▶ [What is required]
Reproduce every line of the listing below word for word, leaving out the pictures.

▶ [Data extract]
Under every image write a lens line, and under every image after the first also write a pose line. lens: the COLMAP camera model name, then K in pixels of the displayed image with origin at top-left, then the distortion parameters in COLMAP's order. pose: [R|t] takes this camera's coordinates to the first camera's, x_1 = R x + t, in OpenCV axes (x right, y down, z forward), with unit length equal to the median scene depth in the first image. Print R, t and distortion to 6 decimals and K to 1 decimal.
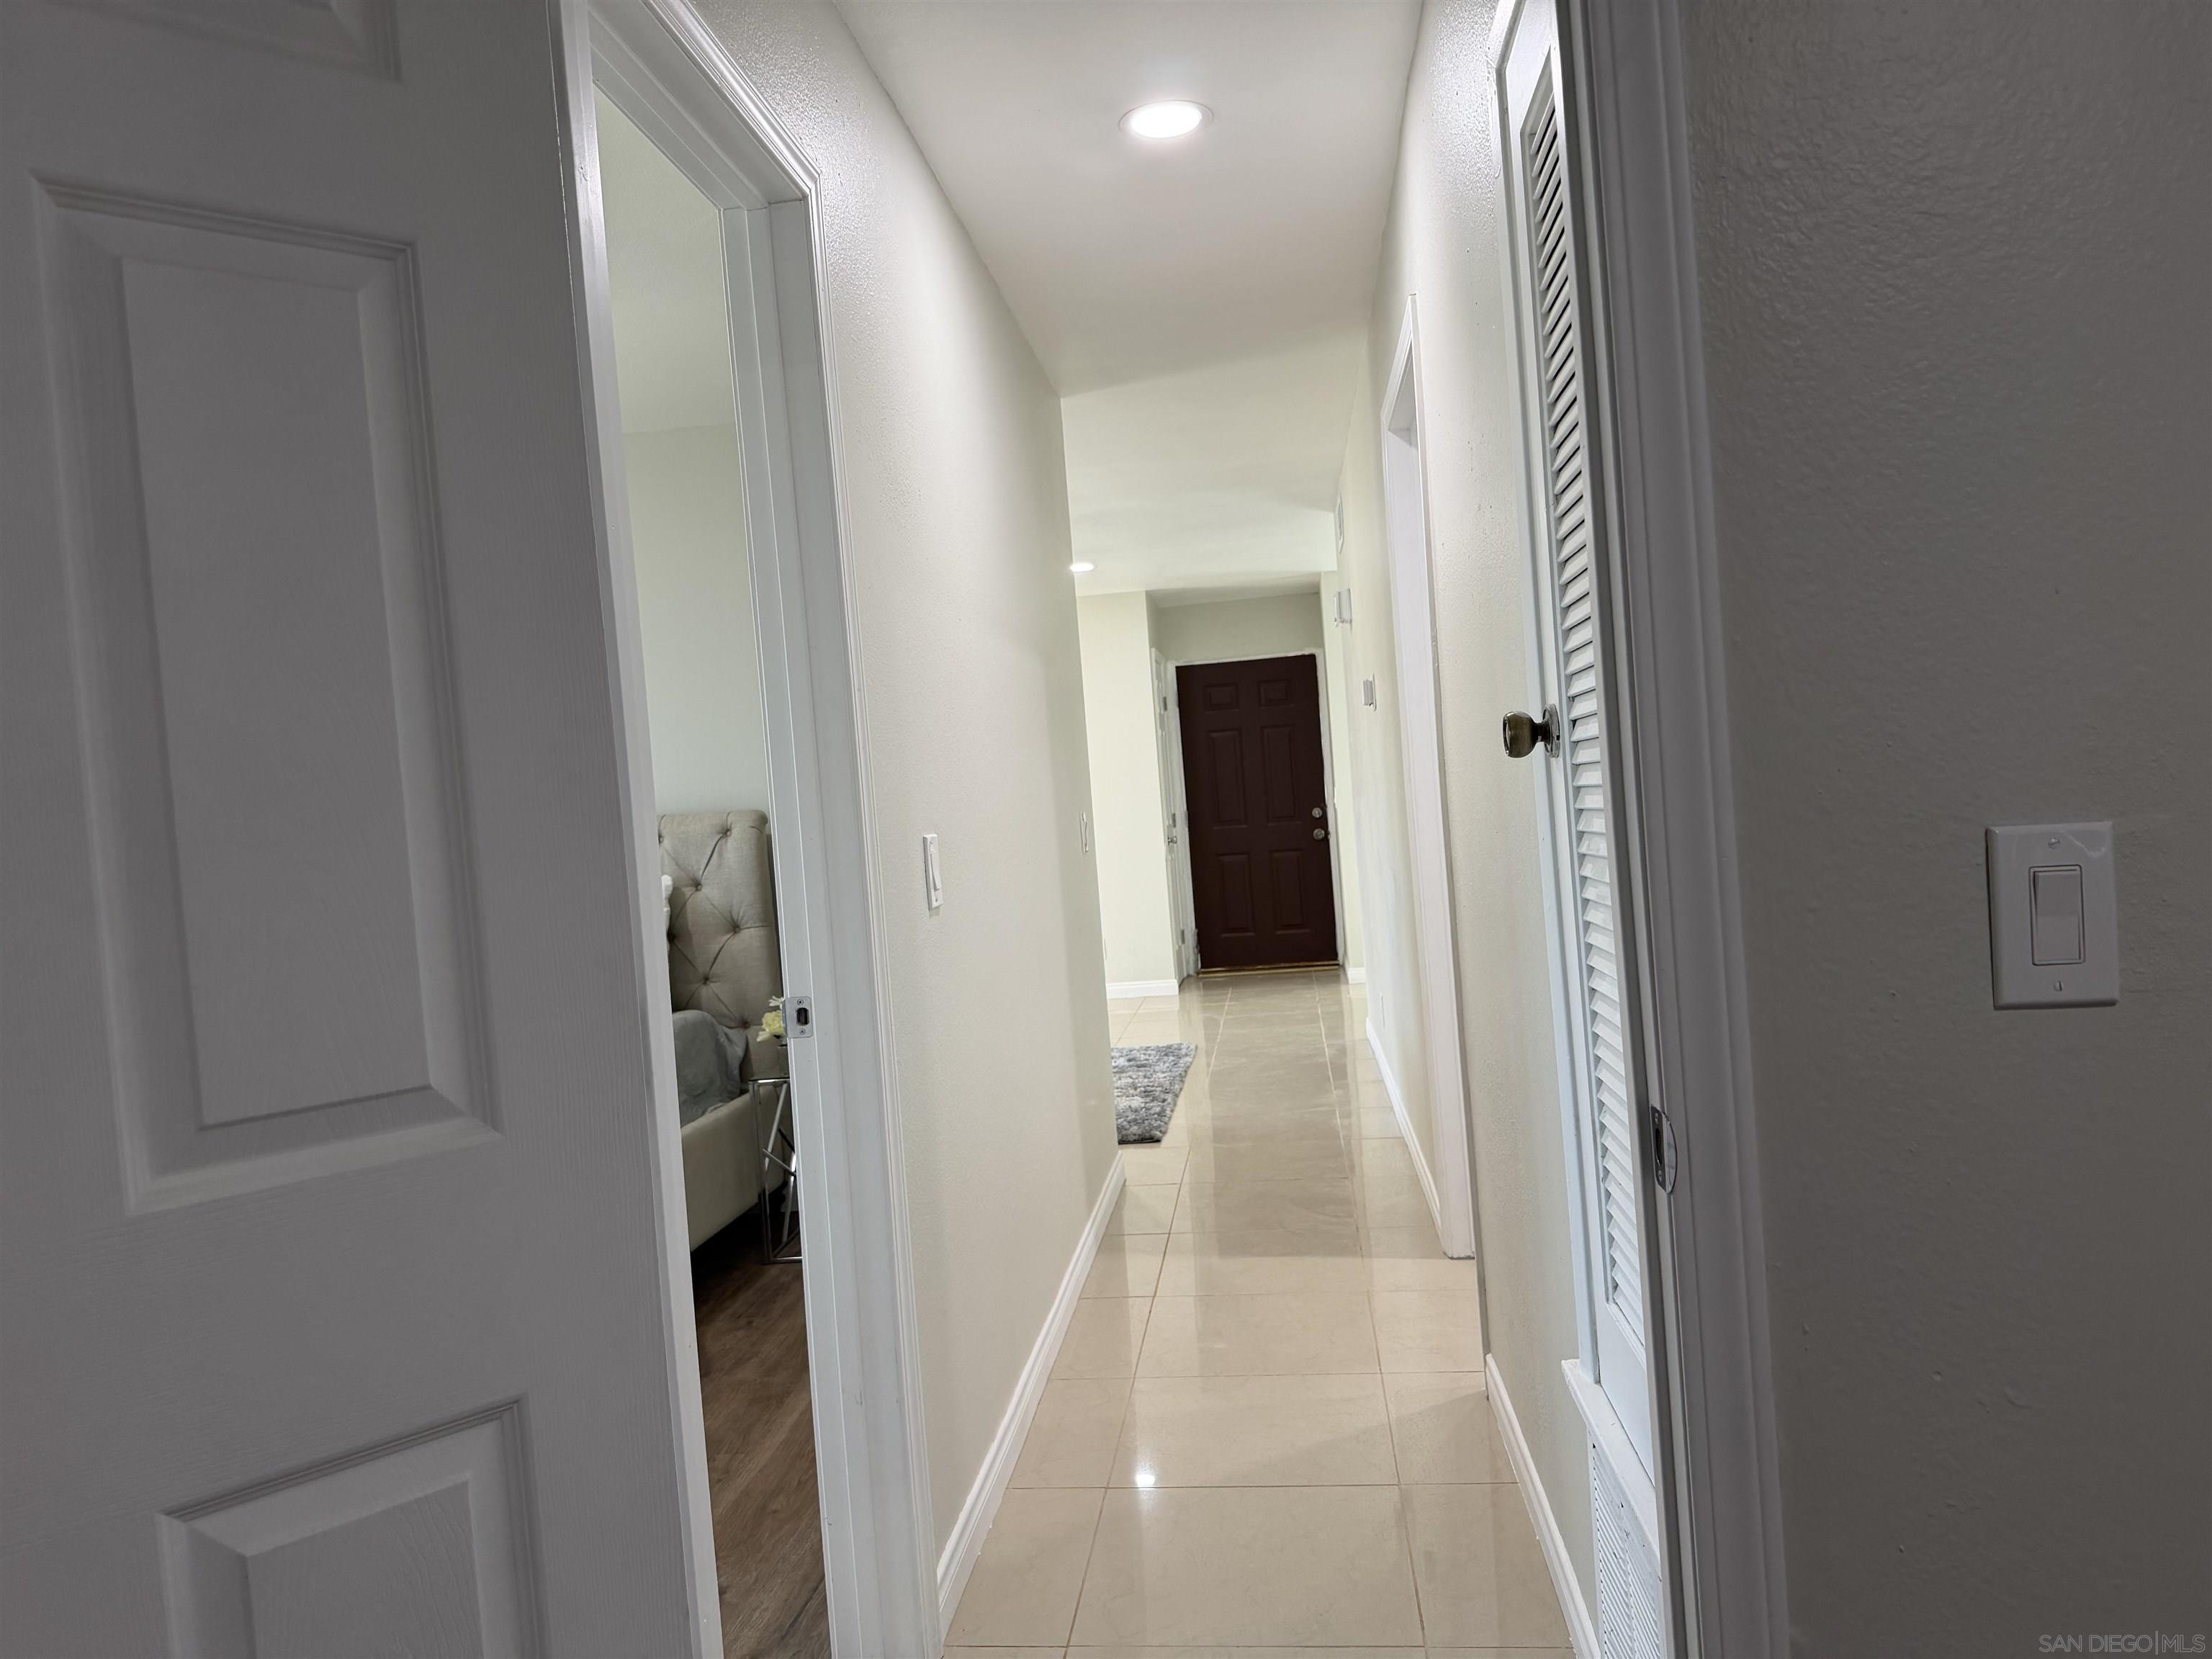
lens RADIAL K [[1550.8, 0, 1137.1], [0, 1550.8, 833.7], [0, 0, 1]] dist [0.003653, -0.004936]
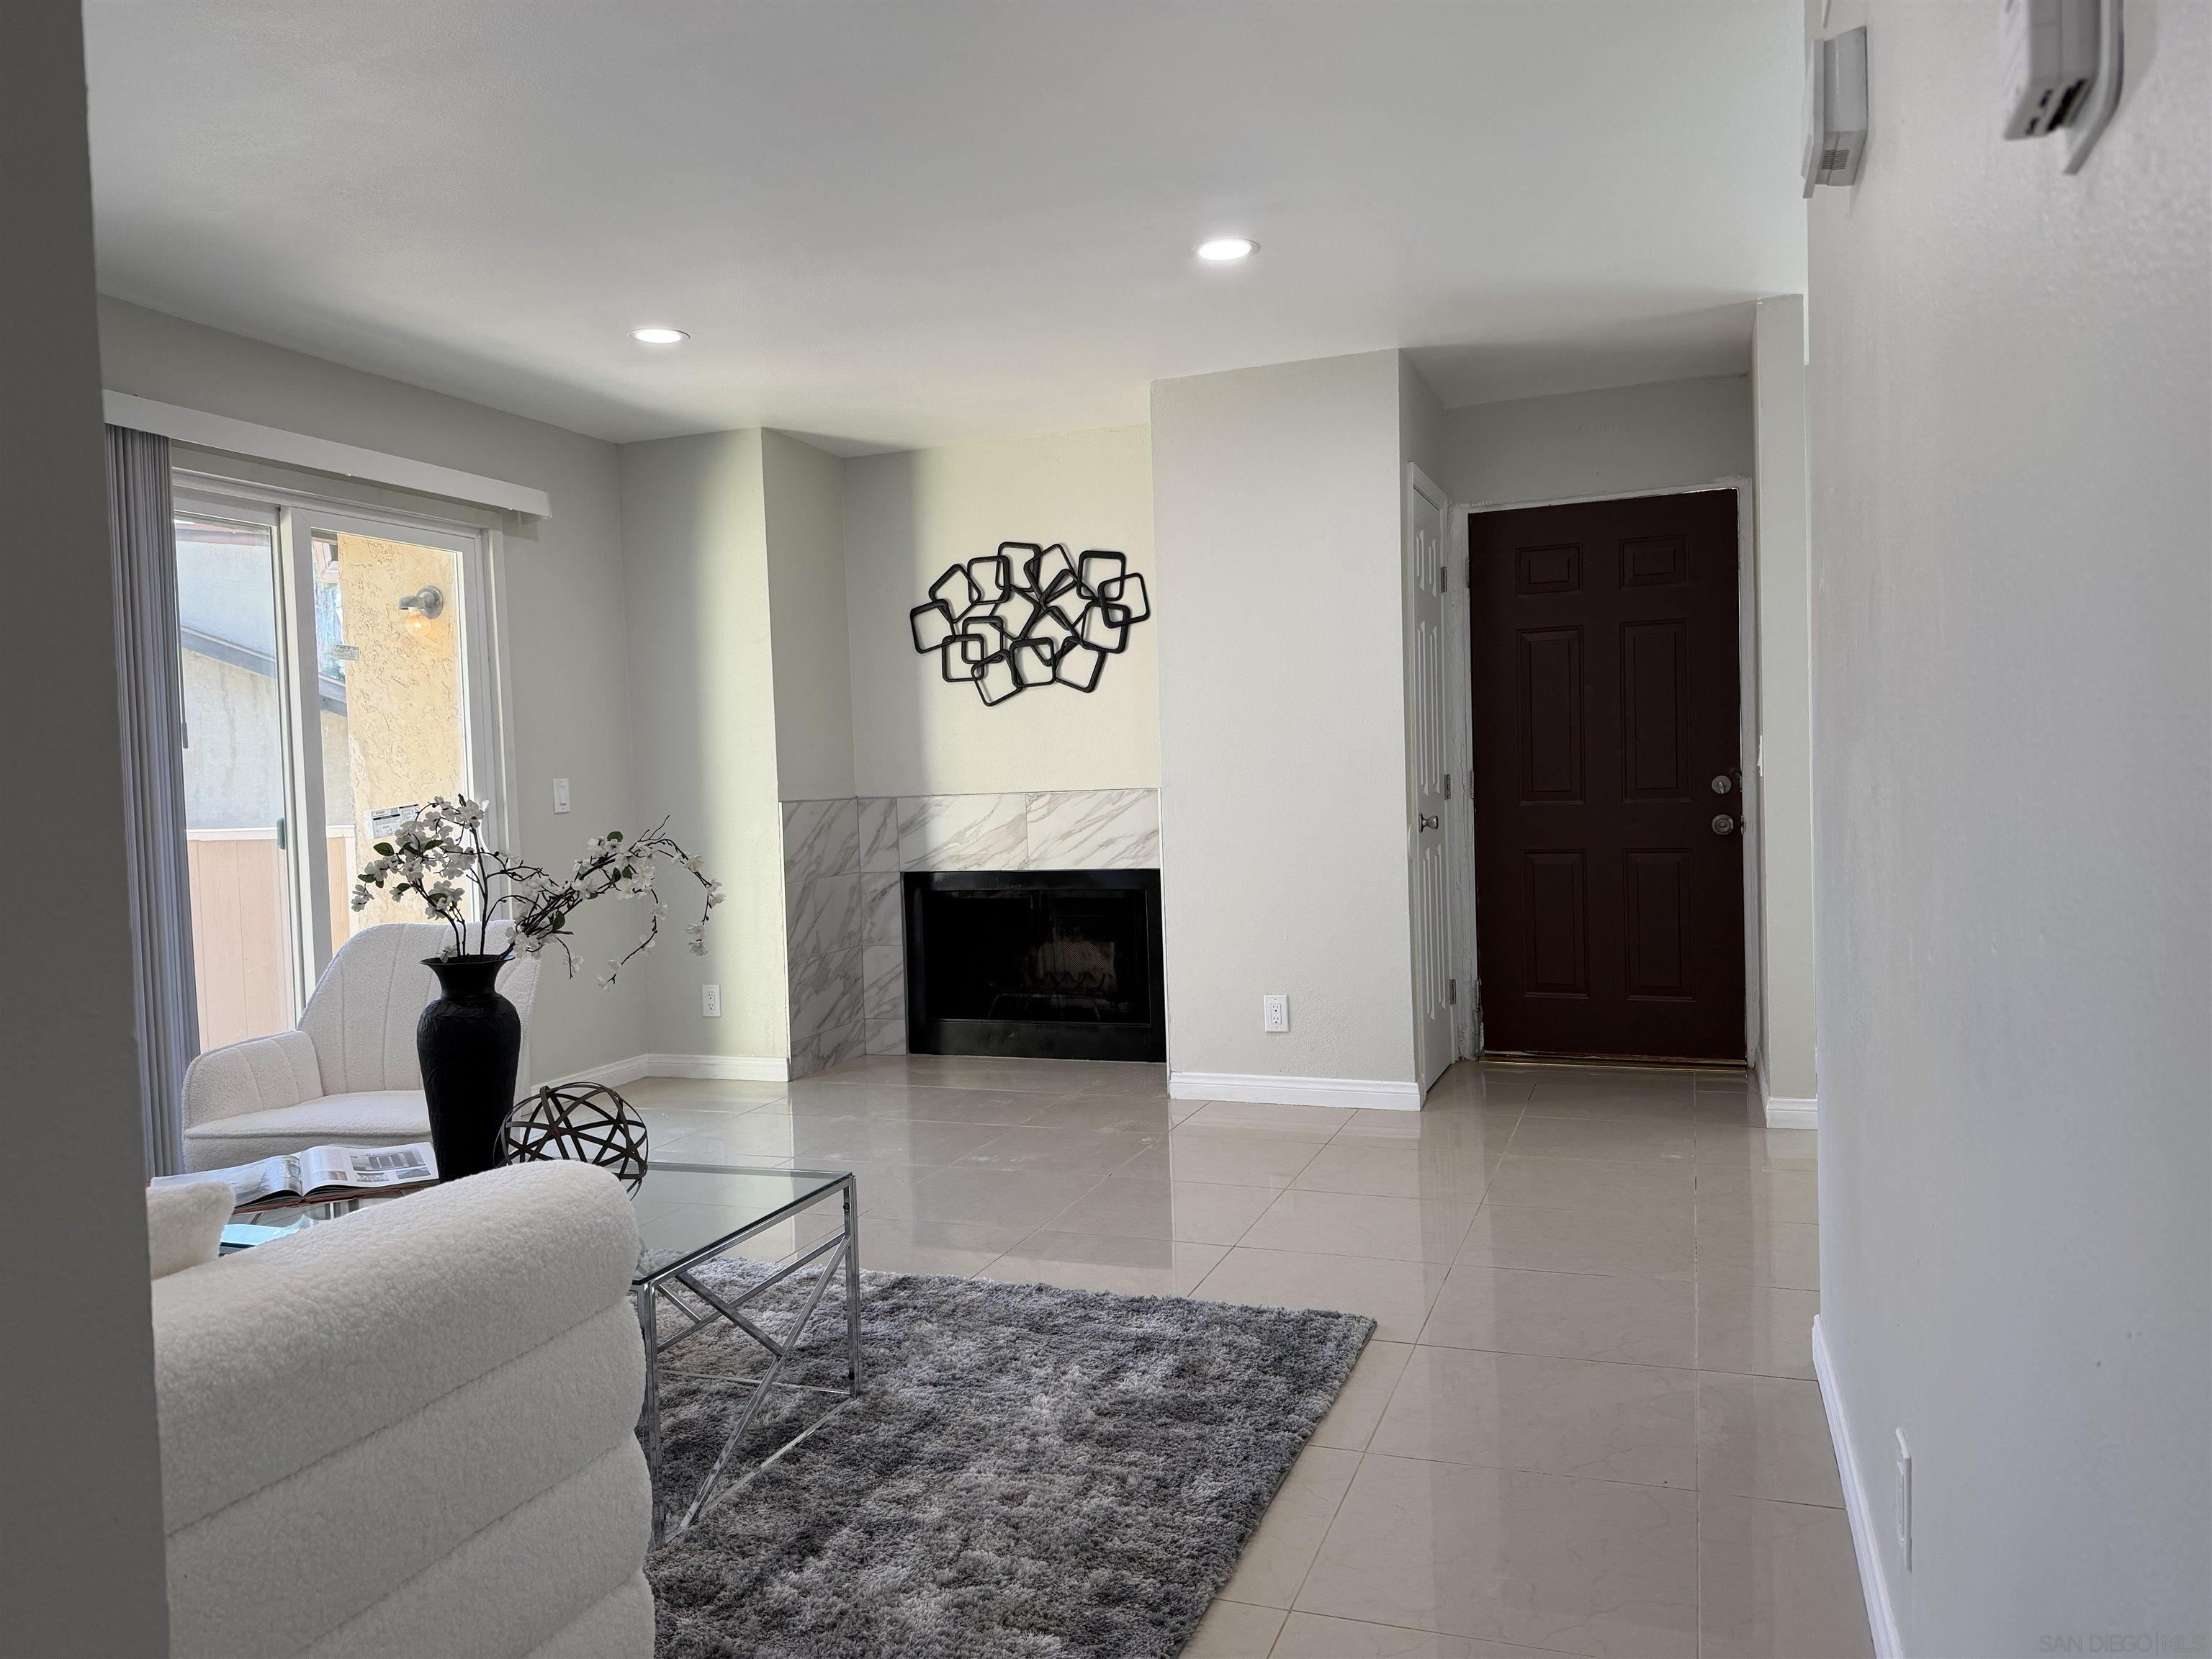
lens RADIAL K [[1503.4, 0, 1106.0], [0, 1503.4, 829.5], [0, 0, 1]] dist [0.022603, -0.002850]
pose [[0.960234, 0.054463, -0.273834, 0.055333], [-0.045328, 0.998188, 0.039580, -0.009098], [0.275494, -0.025594, 0.960962, 0.437695]]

▶ [Expected output]
Under every image write a lens line, and under every image after the first also write a pose line. lens: the COLMAP camera model name, then K in pixels of the displayed image with origin at top-left, then the distortion parameters in COLMAP's order. pose: [R|t] takes this camera's coordinates to the first camera's, x_1 = R x + t, in OpenCV axes (x right, y down, z forward), with unit length equal to the median scene depth in the first image. Print R, t and distortion to 6 decimals and K to 1 decimal.
lens RADIAL K [[1550.8, 0, 1137.1], [0, 1550.8, 833.7], [0, 0, 1]] dist [0.003653, -0.004936]
lens RADIAL K [[1503.4, 0, 1106.0], [0, 1503.4, 829.5], [0, 0, 1]] dist [0.022603, -0.002850]
pose [[0.960234, 0.054463, -0.273834, 0.055333], [-0.045328, 0.998188, 0.039580, -0.009098], [0.275494, -0.025594, 0.960962, 0.437695]]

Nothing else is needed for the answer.